● REQUIREMENTS
Count the lines in the records below that contain the word "liver", and give only that number.

● EXERCISE MATERIAL
— Start —

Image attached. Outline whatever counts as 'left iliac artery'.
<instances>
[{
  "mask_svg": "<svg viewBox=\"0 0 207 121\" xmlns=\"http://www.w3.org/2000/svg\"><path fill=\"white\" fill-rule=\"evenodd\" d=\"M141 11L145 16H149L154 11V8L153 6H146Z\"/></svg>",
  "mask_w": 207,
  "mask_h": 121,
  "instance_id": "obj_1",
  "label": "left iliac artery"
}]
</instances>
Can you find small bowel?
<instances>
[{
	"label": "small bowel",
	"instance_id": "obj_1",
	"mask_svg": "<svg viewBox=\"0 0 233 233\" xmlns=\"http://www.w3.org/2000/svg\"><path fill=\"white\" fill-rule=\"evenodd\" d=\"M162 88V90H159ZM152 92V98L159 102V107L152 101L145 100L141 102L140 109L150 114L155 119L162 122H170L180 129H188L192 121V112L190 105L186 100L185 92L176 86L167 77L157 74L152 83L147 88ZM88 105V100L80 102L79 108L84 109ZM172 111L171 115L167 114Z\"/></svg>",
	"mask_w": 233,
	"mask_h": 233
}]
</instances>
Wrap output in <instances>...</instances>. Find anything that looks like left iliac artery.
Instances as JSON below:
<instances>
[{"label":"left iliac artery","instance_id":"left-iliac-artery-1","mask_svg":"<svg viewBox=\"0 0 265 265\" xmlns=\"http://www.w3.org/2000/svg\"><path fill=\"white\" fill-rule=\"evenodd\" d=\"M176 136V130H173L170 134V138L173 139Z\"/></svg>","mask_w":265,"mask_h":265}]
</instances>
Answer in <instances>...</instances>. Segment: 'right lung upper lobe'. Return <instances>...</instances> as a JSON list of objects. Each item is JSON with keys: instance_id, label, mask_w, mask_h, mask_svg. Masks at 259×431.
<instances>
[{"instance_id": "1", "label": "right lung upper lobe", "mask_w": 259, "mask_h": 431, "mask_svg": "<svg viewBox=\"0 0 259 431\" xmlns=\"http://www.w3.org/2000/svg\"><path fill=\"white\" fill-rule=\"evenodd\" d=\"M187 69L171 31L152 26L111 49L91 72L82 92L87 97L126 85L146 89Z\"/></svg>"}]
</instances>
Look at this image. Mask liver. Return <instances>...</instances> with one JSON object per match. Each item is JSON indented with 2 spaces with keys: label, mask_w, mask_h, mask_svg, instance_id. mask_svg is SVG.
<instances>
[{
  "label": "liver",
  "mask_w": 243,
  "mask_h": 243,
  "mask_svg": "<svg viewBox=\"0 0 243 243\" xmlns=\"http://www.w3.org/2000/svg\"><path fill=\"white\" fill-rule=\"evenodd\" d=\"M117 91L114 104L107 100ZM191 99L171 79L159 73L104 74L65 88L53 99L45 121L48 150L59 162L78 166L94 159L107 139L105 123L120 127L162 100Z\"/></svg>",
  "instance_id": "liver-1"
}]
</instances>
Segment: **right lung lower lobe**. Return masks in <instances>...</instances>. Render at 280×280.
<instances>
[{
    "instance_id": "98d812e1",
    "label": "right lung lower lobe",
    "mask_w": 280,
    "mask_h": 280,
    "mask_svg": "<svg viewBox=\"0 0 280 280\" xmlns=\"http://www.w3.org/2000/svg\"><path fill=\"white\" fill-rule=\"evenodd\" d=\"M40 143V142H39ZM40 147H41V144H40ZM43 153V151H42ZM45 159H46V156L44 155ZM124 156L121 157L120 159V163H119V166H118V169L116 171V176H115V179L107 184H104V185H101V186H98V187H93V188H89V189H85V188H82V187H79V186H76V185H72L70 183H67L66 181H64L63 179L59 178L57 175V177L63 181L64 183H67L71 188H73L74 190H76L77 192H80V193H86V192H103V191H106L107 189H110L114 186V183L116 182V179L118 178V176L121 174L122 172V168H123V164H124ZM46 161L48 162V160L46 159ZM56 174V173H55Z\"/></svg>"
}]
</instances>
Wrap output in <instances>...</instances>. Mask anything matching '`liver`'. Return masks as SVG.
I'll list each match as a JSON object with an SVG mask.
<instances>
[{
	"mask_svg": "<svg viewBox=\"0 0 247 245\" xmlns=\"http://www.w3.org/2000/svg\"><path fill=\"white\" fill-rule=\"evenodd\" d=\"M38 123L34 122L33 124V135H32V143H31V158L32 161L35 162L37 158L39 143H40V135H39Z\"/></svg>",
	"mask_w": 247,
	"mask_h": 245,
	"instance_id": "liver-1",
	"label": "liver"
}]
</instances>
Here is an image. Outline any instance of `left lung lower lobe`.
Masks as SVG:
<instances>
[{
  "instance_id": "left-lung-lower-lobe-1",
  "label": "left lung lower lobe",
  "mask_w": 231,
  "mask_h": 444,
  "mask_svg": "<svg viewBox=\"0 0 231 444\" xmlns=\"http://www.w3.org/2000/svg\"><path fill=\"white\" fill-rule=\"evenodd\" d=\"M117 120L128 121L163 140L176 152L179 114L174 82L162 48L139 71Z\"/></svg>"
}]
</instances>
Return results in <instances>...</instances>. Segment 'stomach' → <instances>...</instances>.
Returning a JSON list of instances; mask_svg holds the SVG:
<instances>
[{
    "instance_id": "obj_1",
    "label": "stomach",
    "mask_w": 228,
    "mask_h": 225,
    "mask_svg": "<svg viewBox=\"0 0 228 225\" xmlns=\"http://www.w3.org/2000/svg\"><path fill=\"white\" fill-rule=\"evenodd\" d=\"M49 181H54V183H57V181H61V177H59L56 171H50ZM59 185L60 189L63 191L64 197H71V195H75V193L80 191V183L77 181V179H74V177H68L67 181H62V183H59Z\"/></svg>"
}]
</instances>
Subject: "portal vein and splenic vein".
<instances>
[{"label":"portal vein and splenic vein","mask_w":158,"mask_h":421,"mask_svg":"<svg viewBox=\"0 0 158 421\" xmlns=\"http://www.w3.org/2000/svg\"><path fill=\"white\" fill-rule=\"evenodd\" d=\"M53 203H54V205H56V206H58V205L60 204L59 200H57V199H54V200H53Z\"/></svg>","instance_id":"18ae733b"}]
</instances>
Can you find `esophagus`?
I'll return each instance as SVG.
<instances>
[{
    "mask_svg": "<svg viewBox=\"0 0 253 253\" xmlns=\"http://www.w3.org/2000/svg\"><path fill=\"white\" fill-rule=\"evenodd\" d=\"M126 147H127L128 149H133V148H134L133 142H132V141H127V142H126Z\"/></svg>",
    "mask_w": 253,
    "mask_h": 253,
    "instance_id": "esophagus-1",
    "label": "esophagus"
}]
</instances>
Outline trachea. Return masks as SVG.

— End —

● WRITTEN ANSWER
6